About this exercise: Rewrite the text from "Hydrogen Bond Basicity Prediction" up to and including "hetrocycles and peptides.", replacing "receptors" with "target proteins".

Extract provided:
[Start of section]

Although I guess using the processor as a way to test what methodology may not lead to correct conclusions for the brain due to the gross differences between the two systems.
A Neural Probabilistic Language Mode.

A feature vector representation was used for words. This way, all words are described by a set of descriptors each in real-number space. The set of descriptors is much smaller than the size of words. It quite dramatically outperformed trigram models in estimating the joint probability distribution of sentences. The trigram model could only account for context and only rather local contexts. The vector representation on the other hand could both account for words that are quite far apart and also words that are similar, both in terms of distance measures in vector space. However, the difference between these two situations cannot be differentiated purely from the distance, and it might be important to be able to do that. Essentially, learning the join distribution between word occurence has been transformed to learning the pairwise distance between each word descriptor vector.

The work uses a guessed vector representation for each word in the training set as input, which are transferred to a hidden layer (tanh activation) and then the output layer (softmax). This is a publication that guided the development of word2vec, marking it the first time neural nets in the context of NLP. However, I find it difficult to truly appreciate the issues, in particular speed penalties raised in this work and I think this is mainly due to my lack of practical experimentation with NLP methods.
Genetic Control of Biochemical Reactions in Neurospora

An early molecular genetics study using x-ray induced single-point mutations on neurospora. The idea was to associate mutation with observations of inability to carry out some essential metabolic processes (e.g. surcrose hydrolysis). This was observed by placing the fungi on different mediums lacking certain combinations of biochemicals that are known metabolites that the fungi can make. Hence, if a gene for encoding a certain process was mutated, then the fungi would not grow on medium deficient of that certain metabolite. It is worth pointing out genes have not been identified structurally and they were only a hypothetical entity at the time the paper was written. Therefore, it was only the authors’ assumption to think a gene is associated to one small step of a big biochemical cascade, rather than the entire process. In their words: “it should be possible, by finding a number of mutants unable to carry out a particular step in a given synthesis, to determine whether only one gene is ordinarily concerned with the immediate regulation of a given specific chemical reaction.” But such study could not elucidate the sequence of biochemical pathways.
Hydrogen Bond Basicity Prediction for Medicinal Chemistry Design.

The publication explores the empirical linear relationship between the measured hydrogen bond basicity (H-bond acceptor) and the electrostatic potential minima. By doing so, one can ultimately use hydrogen bonding complementarity for ligand design for binding to receptors. A very pragmatic paper, allowing the hydrogen bond acceptor values to be estimated when experimental measurements are not available, such as elaborate hetrocycles and peptides.
Data Science and Machine Learning with Apache Spark.

This is a three module lecture series offered by UC Berkely on edX, a relatively gentle lead into the area of data science using Apache Spark, which is a distributed framework to treat big data via parallelism. I participated in a similar offering about a year ago. Due to the dynamic and vibrant nature of the field, features have been amended and added since then. This time ,they have also chosen to have the assignment run on Databricks, who is the main contributor to Apache Spark, rather than having to configure a virtual machine to run the code last time which meant it is cumbersome to adapt the hardware architecture to perform customary jobs. Plus they are adding more content into the series.

To do this course requires some programming foundation in python. It is certainly very interesting to follow, though I suspect to fully appreciate the usefulness of the content requires at least a vague understanding of the time bottlenecks of manipulating massive datasets.

[End of section]

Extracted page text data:

[Start of section]

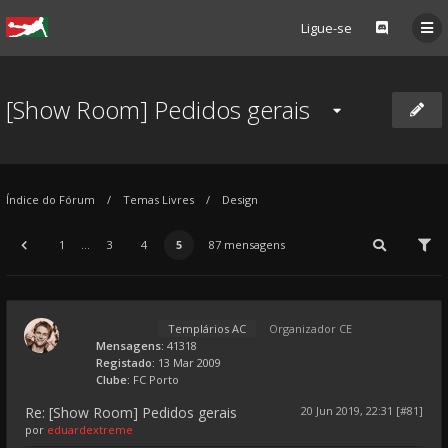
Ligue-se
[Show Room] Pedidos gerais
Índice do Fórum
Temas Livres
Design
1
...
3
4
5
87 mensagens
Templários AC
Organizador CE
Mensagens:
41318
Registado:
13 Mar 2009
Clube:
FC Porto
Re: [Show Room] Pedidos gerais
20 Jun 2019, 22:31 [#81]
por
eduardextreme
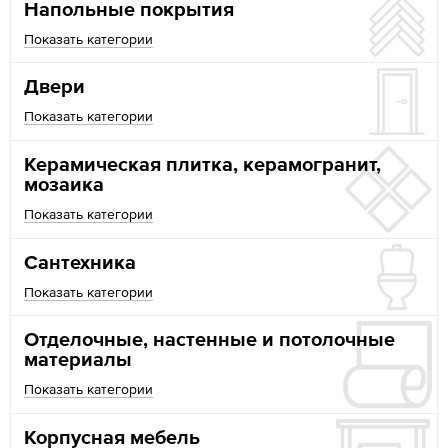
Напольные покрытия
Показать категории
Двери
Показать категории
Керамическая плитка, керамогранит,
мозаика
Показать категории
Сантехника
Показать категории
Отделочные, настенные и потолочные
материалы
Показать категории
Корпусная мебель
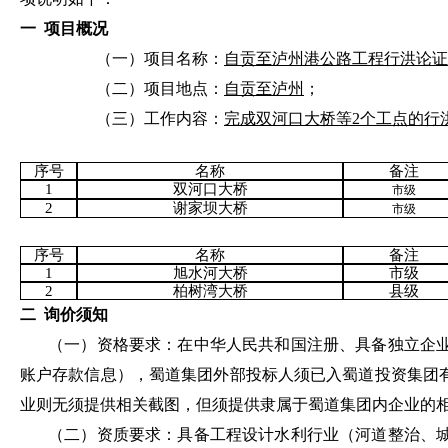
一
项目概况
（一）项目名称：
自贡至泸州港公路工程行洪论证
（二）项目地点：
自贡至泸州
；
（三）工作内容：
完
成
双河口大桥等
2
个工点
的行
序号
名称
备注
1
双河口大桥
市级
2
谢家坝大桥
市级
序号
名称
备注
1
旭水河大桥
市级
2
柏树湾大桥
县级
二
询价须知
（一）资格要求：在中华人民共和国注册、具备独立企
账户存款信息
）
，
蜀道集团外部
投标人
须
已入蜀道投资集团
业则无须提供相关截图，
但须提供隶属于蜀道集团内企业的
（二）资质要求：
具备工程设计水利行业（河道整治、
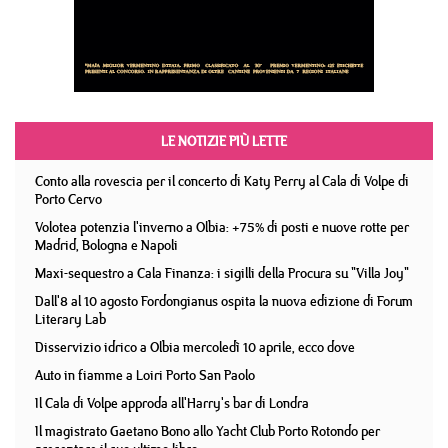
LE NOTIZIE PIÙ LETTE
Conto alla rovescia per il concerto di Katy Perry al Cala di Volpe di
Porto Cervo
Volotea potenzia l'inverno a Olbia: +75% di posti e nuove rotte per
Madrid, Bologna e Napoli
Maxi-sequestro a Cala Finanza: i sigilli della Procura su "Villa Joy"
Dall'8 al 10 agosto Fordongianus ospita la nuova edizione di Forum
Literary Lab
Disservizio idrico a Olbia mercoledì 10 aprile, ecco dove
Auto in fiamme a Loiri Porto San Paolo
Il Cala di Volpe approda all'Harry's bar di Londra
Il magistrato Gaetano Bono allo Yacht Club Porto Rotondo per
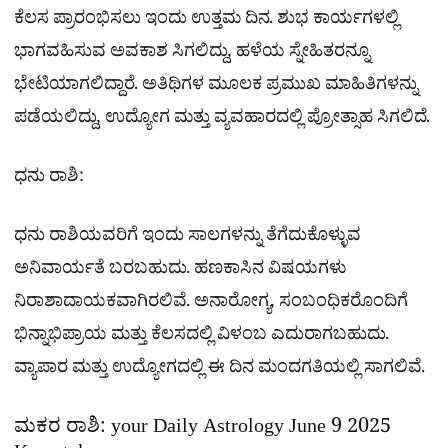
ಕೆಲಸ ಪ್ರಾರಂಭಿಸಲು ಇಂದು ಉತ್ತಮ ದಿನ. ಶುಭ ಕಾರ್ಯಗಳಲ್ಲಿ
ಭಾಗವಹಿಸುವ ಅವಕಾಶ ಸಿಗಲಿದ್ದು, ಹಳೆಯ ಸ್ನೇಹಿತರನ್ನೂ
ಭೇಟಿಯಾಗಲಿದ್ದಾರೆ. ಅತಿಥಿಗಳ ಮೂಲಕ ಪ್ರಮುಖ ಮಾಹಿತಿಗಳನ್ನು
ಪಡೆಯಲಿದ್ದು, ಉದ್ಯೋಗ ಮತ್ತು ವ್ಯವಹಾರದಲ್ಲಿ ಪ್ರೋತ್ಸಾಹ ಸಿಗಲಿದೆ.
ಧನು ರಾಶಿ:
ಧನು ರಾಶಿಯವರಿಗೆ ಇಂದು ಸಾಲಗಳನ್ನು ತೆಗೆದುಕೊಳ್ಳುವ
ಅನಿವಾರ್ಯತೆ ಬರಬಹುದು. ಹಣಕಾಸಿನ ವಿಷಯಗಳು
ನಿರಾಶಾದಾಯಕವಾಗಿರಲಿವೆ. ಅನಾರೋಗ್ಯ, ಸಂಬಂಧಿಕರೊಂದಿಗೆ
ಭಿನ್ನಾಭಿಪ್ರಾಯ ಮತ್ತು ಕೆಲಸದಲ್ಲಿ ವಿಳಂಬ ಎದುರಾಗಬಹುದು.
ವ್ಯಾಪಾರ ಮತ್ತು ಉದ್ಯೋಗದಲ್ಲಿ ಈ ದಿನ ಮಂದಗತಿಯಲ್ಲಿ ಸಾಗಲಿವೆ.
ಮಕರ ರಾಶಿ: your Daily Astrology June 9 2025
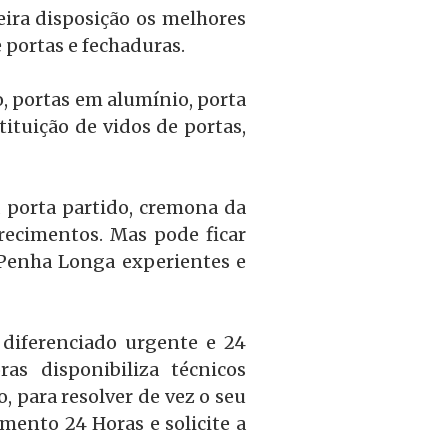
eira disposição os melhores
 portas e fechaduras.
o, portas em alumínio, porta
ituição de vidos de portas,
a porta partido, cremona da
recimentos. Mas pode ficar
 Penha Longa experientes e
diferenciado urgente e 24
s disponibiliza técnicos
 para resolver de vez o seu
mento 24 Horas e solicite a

[End of section]
[Start of section]

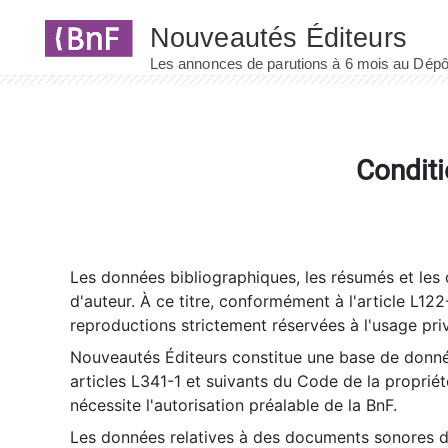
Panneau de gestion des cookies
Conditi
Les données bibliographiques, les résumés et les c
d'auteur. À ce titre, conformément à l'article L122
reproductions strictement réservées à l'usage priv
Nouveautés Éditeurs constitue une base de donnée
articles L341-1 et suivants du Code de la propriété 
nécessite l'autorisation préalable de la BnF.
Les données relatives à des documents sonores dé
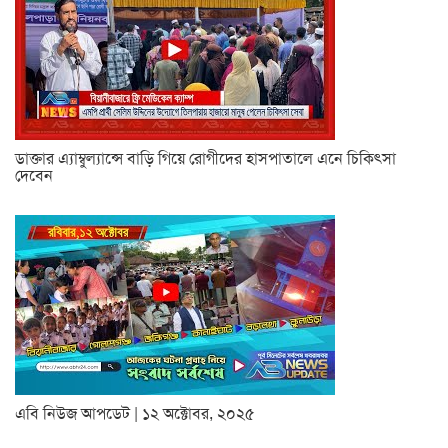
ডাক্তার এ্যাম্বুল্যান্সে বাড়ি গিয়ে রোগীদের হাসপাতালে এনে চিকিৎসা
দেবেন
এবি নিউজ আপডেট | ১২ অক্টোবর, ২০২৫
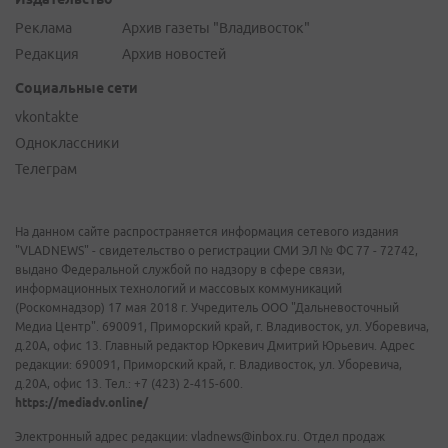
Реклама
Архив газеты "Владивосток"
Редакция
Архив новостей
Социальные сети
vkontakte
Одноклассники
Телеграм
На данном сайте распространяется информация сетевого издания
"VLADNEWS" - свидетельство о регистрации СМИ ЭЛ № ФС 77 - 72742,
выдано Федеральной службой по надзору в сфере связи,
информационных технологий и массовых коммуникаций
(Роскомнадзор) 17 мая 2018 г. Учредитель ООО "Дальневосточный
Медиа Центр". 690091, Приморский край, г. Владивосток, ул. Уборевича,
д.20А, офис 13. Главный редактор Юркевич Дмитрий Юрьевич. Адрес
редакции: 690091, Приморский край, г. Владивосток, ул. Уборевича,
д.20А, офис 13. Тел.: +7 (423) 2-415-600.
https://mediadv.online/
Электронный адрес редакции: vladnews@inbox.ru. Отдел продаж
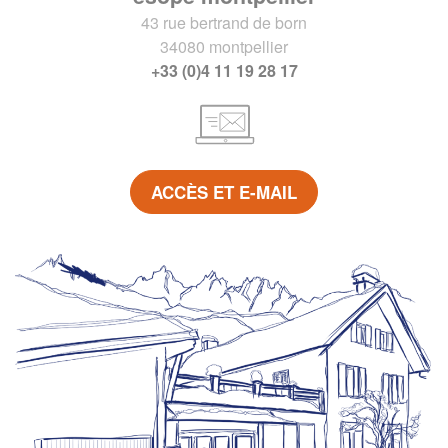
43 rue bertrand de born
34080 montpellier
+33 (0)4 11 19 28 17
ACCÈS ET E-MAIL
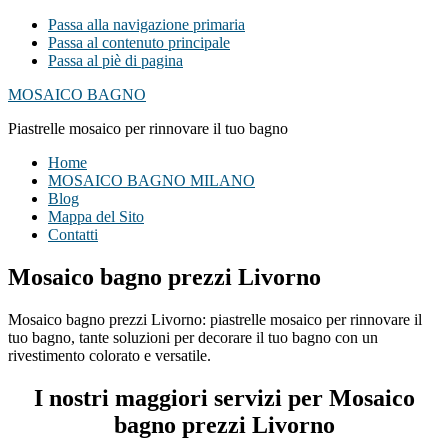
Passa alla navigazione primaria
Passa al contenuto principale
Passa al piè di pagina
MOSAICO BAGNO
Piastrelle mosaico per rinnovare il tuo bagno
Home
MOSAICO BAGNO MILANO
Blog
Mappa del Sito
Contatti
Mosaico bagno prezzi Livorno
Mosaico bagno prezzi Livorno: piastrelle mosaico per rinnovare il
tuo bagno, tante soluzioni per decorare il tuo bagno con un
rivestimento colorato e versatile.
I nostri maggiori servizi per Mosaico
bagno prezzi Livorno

[End of section]

Solution below:
Hydrogen Bond Basicity Prediction for Medicinal Chemistry Design.

The publication explores the empirical linear relationship between the measured hydrogen bond basicity (H-bond acceptor) and the electrostatic potential minima. By doing so, one can ultimately use hydrogen bonding complementarity for ligand design for binding to target proteins. A very pragmatic paper, allowing the hydrogen bond acceptor values to be estimated when experimental measurements are not available, such as elaborate hetrocycles and peptides.